Live Ca2+ imaging in hair cells and supporting cells in the mature, hearing cochlea. Having established the ability to perform hair cell– and supporting cell–specific live cytosolic Ca2+ imaging in neonatal cochlea, we moved to our juvenile (7- to 8-week-old), mature-hearing cochlear preparation, which enables imaging of the 8–10 kHz region of the cochlea (31, 32). GCaMP6f-expressing mice have similar baseline hearing thresholds and response to 98 dB and 106 dB SPL noise exposures as WT CBA/J mice (Supplemental Figure 5). GCaMP6f expression was visible in both hair cells (in Myo15Cre-GCaMP6f mice) and supporting cells (in Sox2Cre-GCaMP6f mice), and cells remained stable in shape and size, with no steady-state changes in cytosolic Ca2+ levels over the recording period, suggestive of overall cellular health in this explant preparation (Supplemental Videos 3 and 4). There were no spontaneous intracellular Ca2+ transients seen in hair cells (Supplemental Video 3). In supporting cells, which exhibited robust spontaneous activity in both IS and OS regions of the neonatal cochlea, reduced spontaneous activity was observed in these regions of the mature-hearing cochlea, though some activity was seen in Deiters’ cells (Supplemental Video 4 and Figure 5). This is consistent with prior report, which demonstrated quiescence of spontaneous ICS wave activity after the onset of hearing around P14 (23). Overall, these findings demonstrate that the mature-hearing cochlear explant preparation from Myo15Cre-GCaMP6f and Sox2Cre-GCaMP6f is healthy and enables detection of cytosolic Ca2+ but that overall Ca2+ activity is quiescent under control unexposed conditions.

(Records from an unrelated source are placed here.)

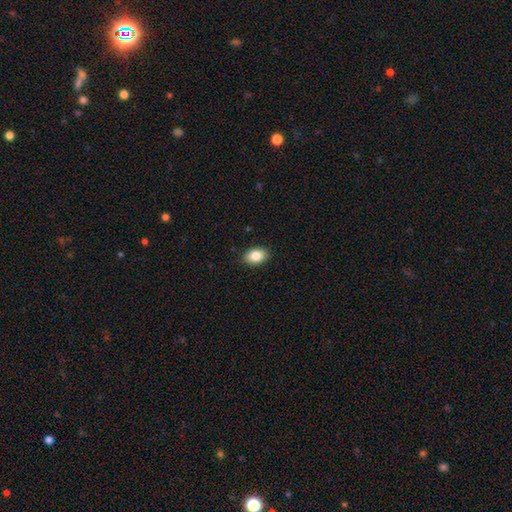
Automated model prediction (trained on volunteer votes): Overall: smooth (85%). How rounded: in between (86%). Merging: none (89%).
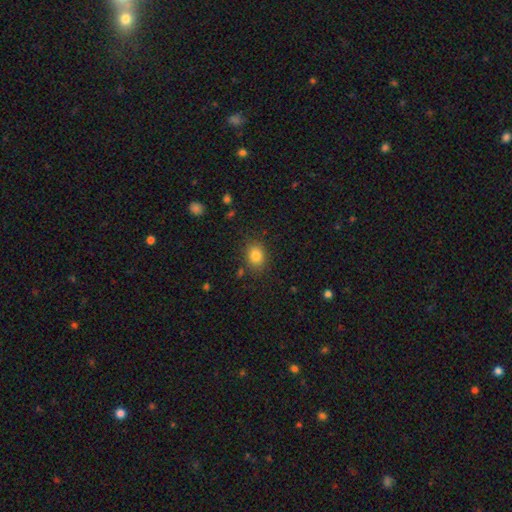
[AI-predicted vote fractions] This appears to be a smooth galaxy with no disk features (83%) that is in between round and cigar-shaped (58%). Merging: none (83%).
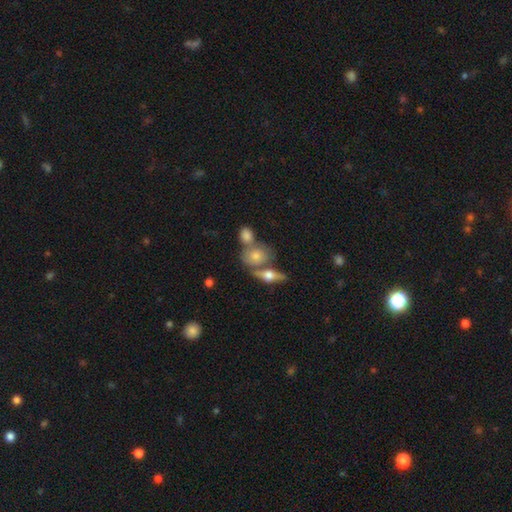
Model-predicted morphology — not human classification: A smooth galaxy with no disk features (62%) that is round (50%). Merging: none (44%).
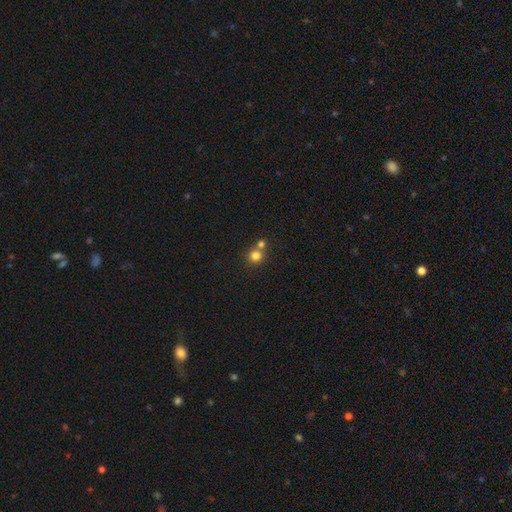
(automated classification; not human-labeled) Smooth or featured: smooth — 80% (star or artifact — 13%)
How rounded: round — 90% (in between — 9%)
Merging: none — 53% (merger — 39%)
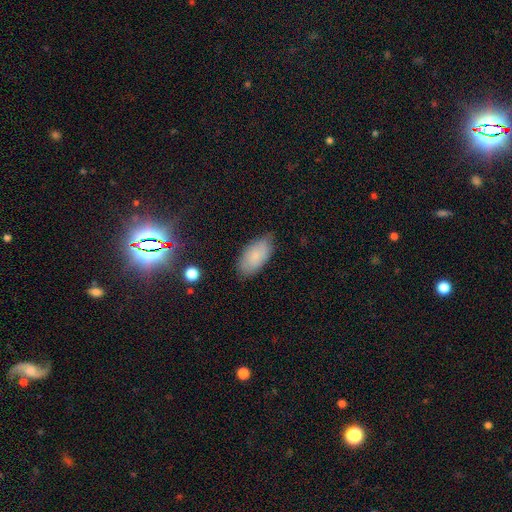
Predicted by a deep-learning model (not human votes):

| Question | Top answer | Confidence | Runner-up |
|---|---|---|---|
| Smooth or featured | smooth | 81% | featured or disk (11%) |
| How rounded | in between | 94% | cigar-shaped (4%) |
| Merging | none | 77% | minor disturbance (18%) |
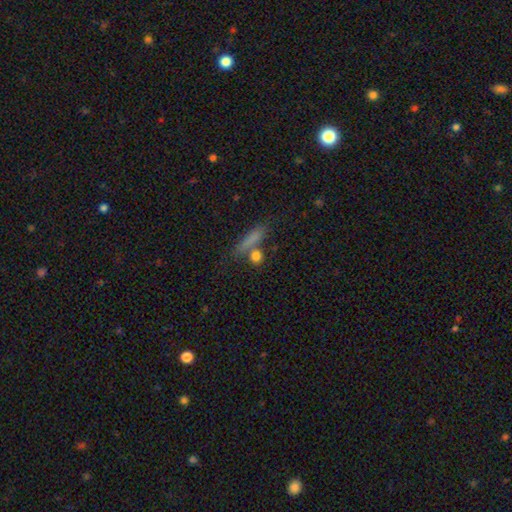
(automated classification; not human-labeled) Smooth or featured? smooth (78%)
How rounded? round (60%)
Merging? none (62%)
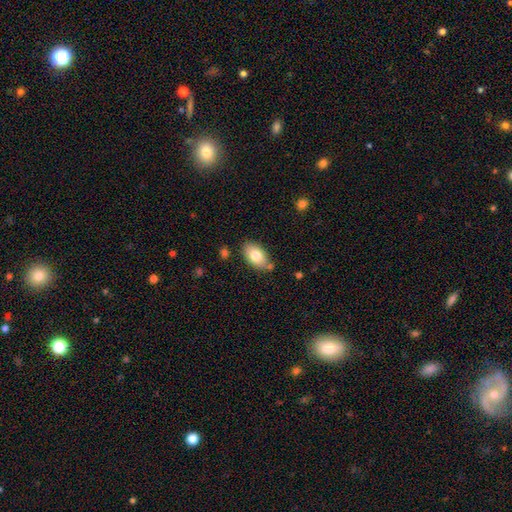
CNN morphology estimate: Q: Smooth or featured?
A: smooth (78%); runner-up: featured or disk (15%)
Q: How rounded?
A: in between (92%); runner-up: round (6%)
Q: Merging?
A: none (75%); runner-up: minor disturbance (16%)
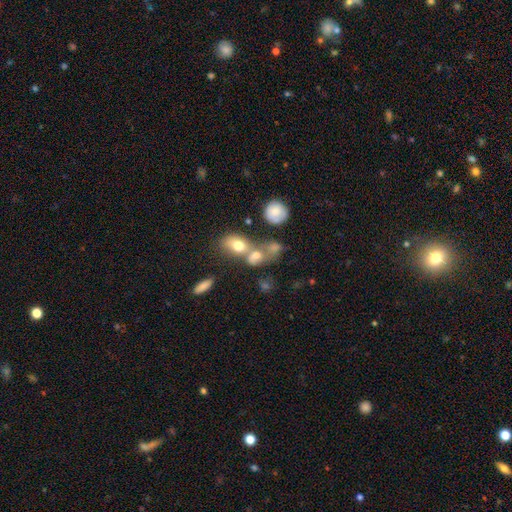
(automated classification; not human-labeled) Smooth or featured?
  - smooth: 69% *
  - featured or disk: 18%
  - star or artifact: 13%
How rounded?
  - in between: 60% *
  - round: 37%
  - cigar-shaped: 3%
Merging?
  - merger: 54% *
  - none: 27%
  - minor disturbance: 11%
  - major disturbance: 8%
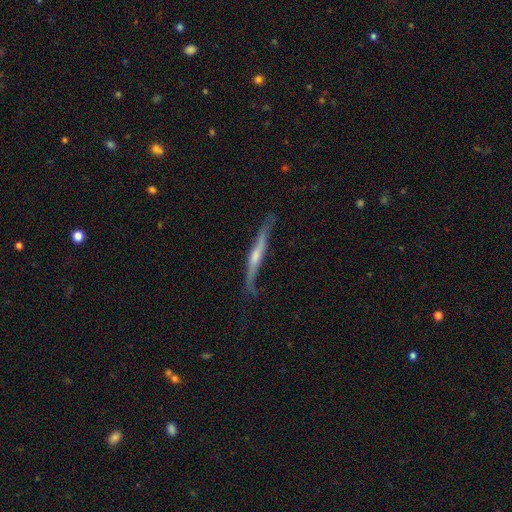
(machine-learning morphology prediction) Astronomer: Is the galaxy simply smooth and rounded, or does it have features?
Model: featured or disk — 76%.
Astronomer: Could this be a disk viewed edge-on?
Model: yes — 95%.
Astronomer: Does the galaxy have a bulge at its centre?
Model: rounded — 79%.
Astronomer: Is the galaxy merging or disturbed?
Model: none — 75%.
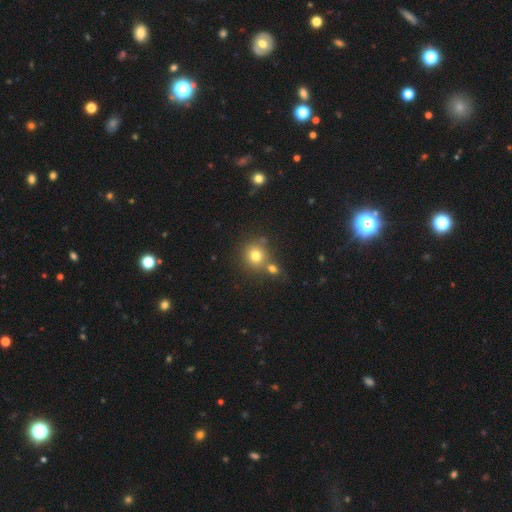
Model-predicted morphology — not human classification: Q: Smooth or featured?
A: smooth (76%); runner-up: star or artifact (13%)
Q: How rounded?
A: round (88%); runner-up: in between (11%)
Q: Merging?
A: none (62%); runner-up: merger (26%)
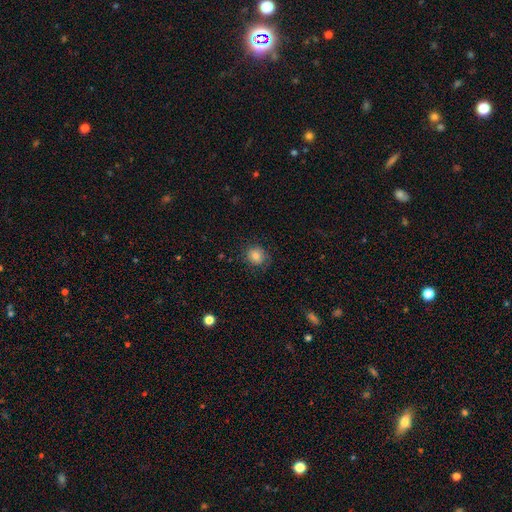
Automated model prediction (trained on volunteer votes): Overall: smooth (77%). How rounded: round (78%). Merging: none (78%).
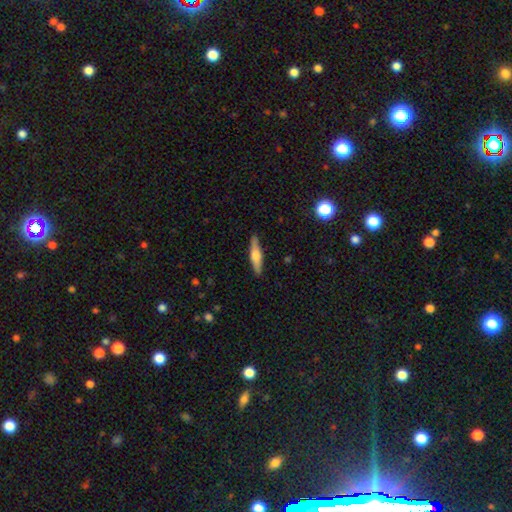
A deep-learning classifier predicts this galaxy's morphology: The model was most divided on "smooth or featured": featured or disk: 49%, smooth: 45%, star or artifact: 6%. More confident: merging — none (88%).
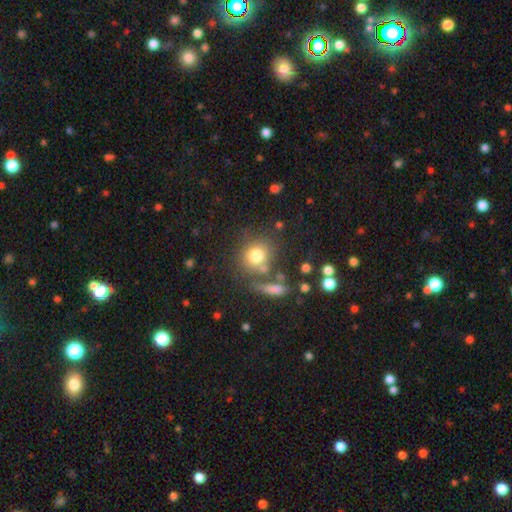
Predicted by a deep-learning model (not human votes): Overall: smooth (76%). How rounded: round (80%). Merging: none (64%).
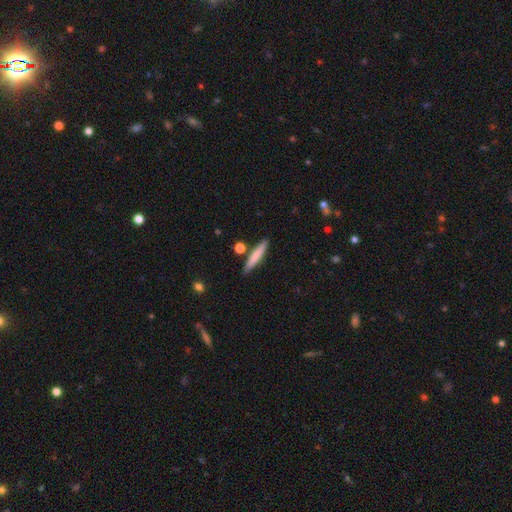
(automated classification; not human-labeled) This appears to be a smooth galaxy with no disk features (74%) that is cigar-shaped (91%). Merging: none (83%).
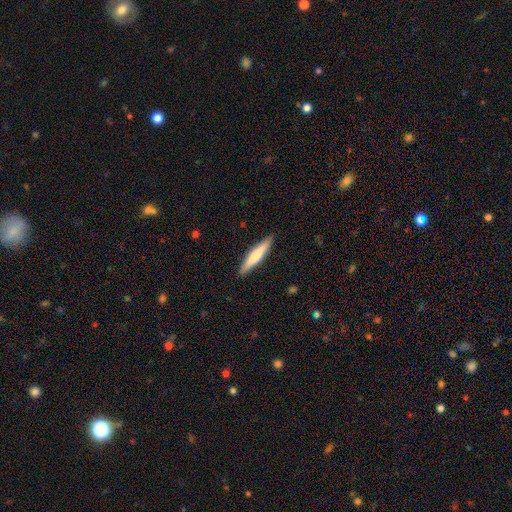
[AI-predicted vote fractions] This appears to be a smooth galaxy with no disk features (67%) that is cigar-shaped (88%). Merging: none (90%).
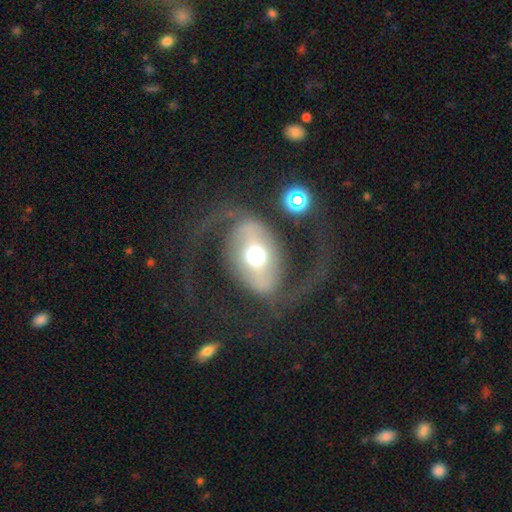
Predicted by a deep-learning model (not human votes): Q: Smooth or featured?
A: featured or disk (66%); runner-up: smooth (26%)
Q: Edge-on disk?
A: no (92%); runner-up: yes (8%)
Q: Bar?
A: no (38%); runner-up: strong (35%)
Q: Spiral arms?
A: yes (58%); runner-up: no (42%)
Q: Bulge size?
A: moderate (57%); runner-up: large (28%)
Q: Merging?
A: none (55%); runner-up: major disturbance (28%)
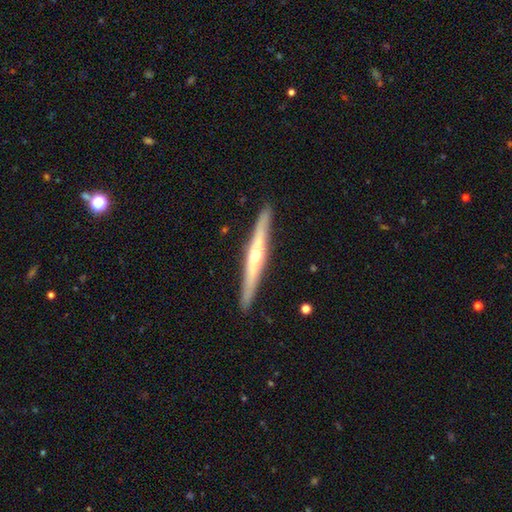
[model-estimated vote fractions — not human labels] Smooth or featured?
  - featured or disk: 74% *
  - smooth: 20%
  - star or artifact: 5%
Edge-on disk?
  - yes: 97% *
  - no: 3%
Edge-on bulge?
  - rounded: 85% *
  - none: 11%
  - boxy: 4%
Merging?
  - none: 91% *
  - minor disturbance: 7%
  - major disturbance: 1%
  - merger: 1%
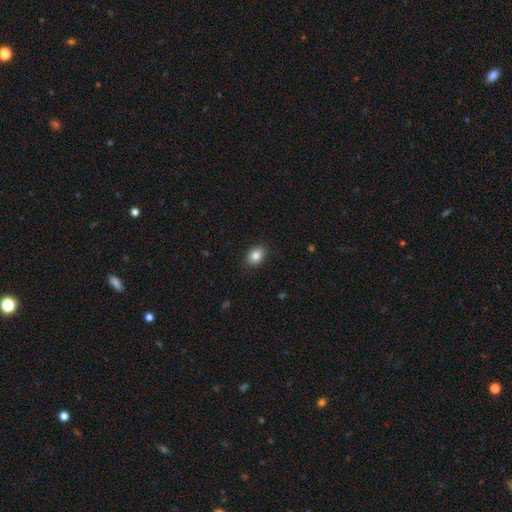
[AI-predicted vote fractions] Smooth or featured?
  - smooth: 85% *
  - star or artifact: 9%
  - featured or disk: 6%
How rounded?
  - in between: 73% *
  - round: 26%
  - cigar-shaped: 1%
Merging?
  - none: 88% *
  - minor disturbance: 9%
  - major disturbance: 2%
  - merger: 1%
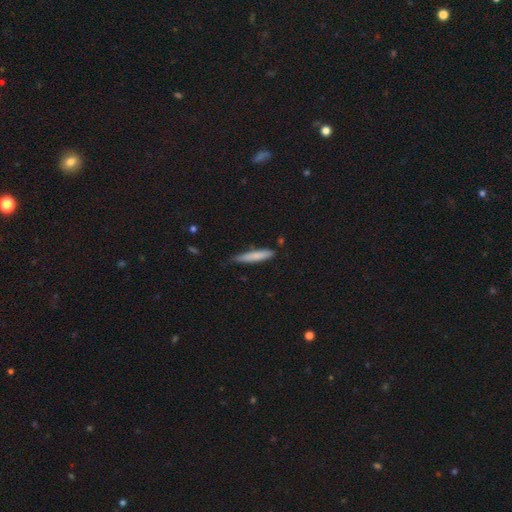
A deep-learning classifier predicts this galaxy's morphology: This is likely a smooth galaxy (77%). How rounded: clearly cigar-shaped (90%). Merging: likely none (66%).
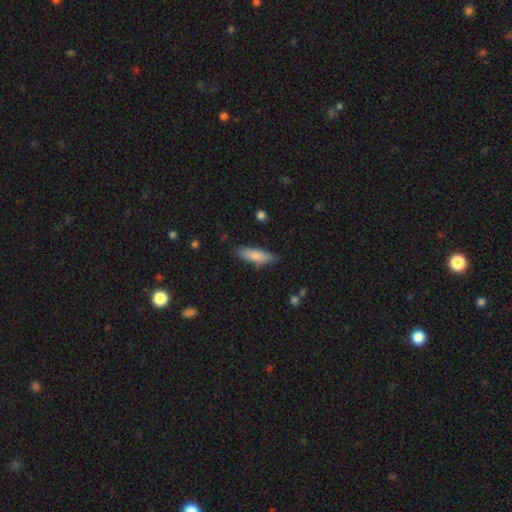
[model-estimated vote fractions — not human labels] A smooth galaxy with no disk features (81%) that is cigar-shaped (53%). Merging: none (80%).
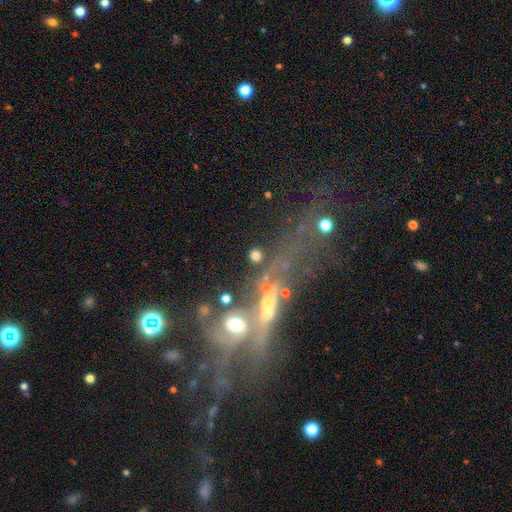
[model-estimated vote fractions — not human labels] Smooth or featured?
  - smooth: 66% *
  - star or artifact: 17%
  - featured or disk: 16%
How rounded?
  - round: 72% *
  - in between: 21%
  - cigar-shaped: 7%
Merging?
  - none: 63% *
  - merger: 18%
  - major disturbance: 10%
  - minor disturbance: 10%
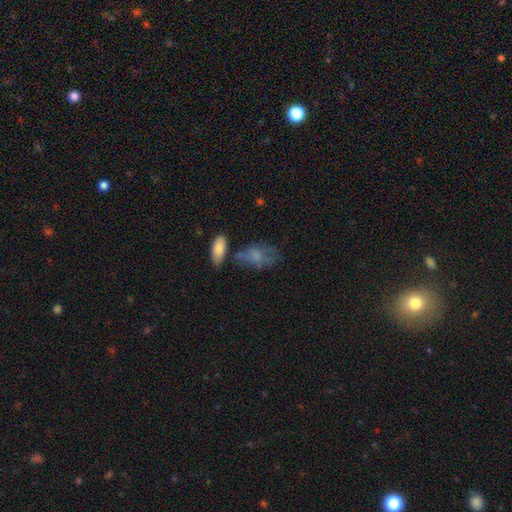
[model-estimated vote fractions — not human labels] A smooth galaxy with no disk features (65%) that is in between round and cigar-shaped (86%). Merging: none (42%).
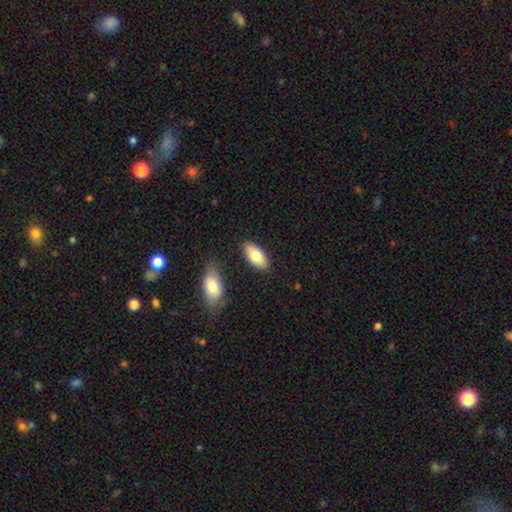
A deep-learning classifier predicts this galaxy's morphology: The model was most divided on "smooth or featured": smooth: 78%, featured or disk: 16%, star or artifact: 6%. More confident: how rounded — in between (90%); merging — none (84%).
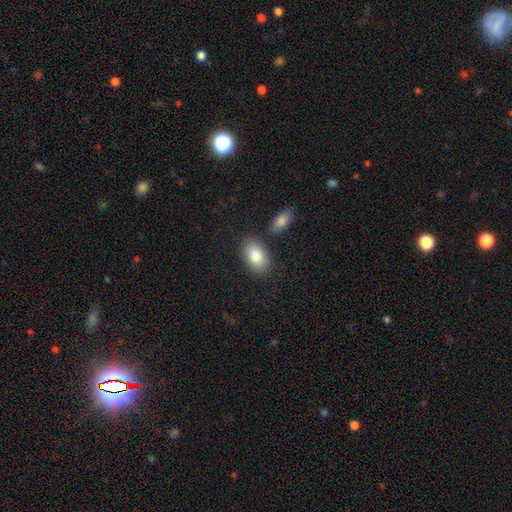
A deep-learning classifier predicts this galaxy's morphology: Overall: smooth (83%). How rounded: in between (92%). Merging: none (80%).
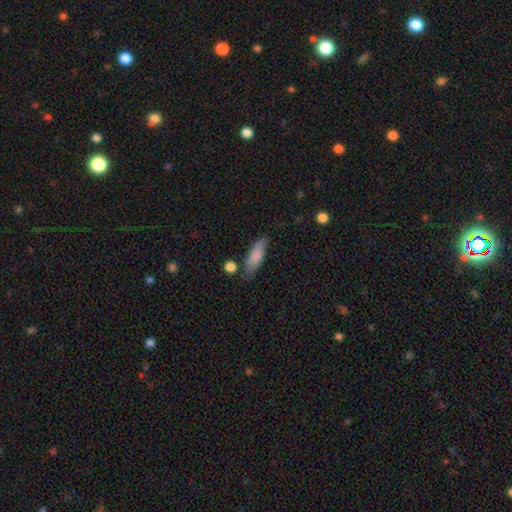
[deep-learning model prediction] Smooth or featured?
  - smooth: 80% *
  - featured or disk: 14%
  - star or artifact: 7%
How rounded?
  - in between: 53% *
  - cigar-shaped: 44%
  - round: 2%
Merging?
  - none: 65% *
  - minor disturbance: 23%
  - merger: 6%
  - major disturbance: 6%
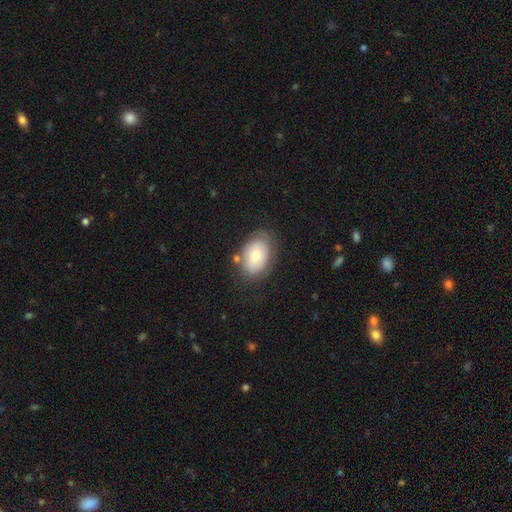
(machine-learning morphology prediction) This appears to be a smooth galaxy with no disk features (67%) that is in between round and cigar-shaped (83%). Merging: none (70%).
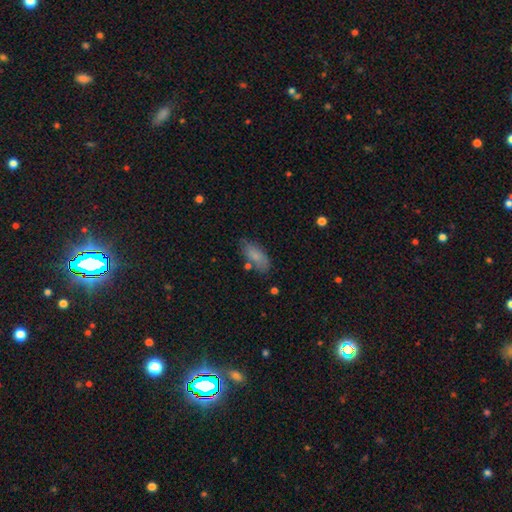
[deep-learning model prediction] Smooth or featured? smooth (81%)
How rounded? in between (83%)
Merging? none (69%)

Ca2+ activity in adult cochlear supporting cells. (A) Live imaging of Sox2Cre-GCaMP6f adult cochlea. Spontaneous Ca2+ activity was evaluated in supporting cells of the adult cochlea within the inner sulcus (IS), hair cell region (HCR), and outer sulcus (OS). Time interval between successive images is 2 seconds. Scale bar: 20 μm. Representative video shown in Supplemental Video 4. (B–G) Activity in neonatal versus adult cochlea. Compared with neonatal cochlea (black), single cells in the IS (B) and OS (D) of the adult cochlea (red) showed reduced spontaneous Ca2+ peak activity. A supporting cell in the adult HCR (C) showed comparable spontaneous activity to neonatal cochlea. Number of peaks and waves per second was significantly higher in neonatal versus adult cochlea in both IS (E) and OS (G) regions and was not significantly different in the HCR (F). (E–G) Data are shown as mean ± SEM with individual values in gray. P values as indicated (black bars) on pairwise comparison between neonatal and adult cochlea using 2-tailed, unpaired Student’s t test. n = 15 (neonate) and 16 (adult) cochleae. AU, arbitrary units.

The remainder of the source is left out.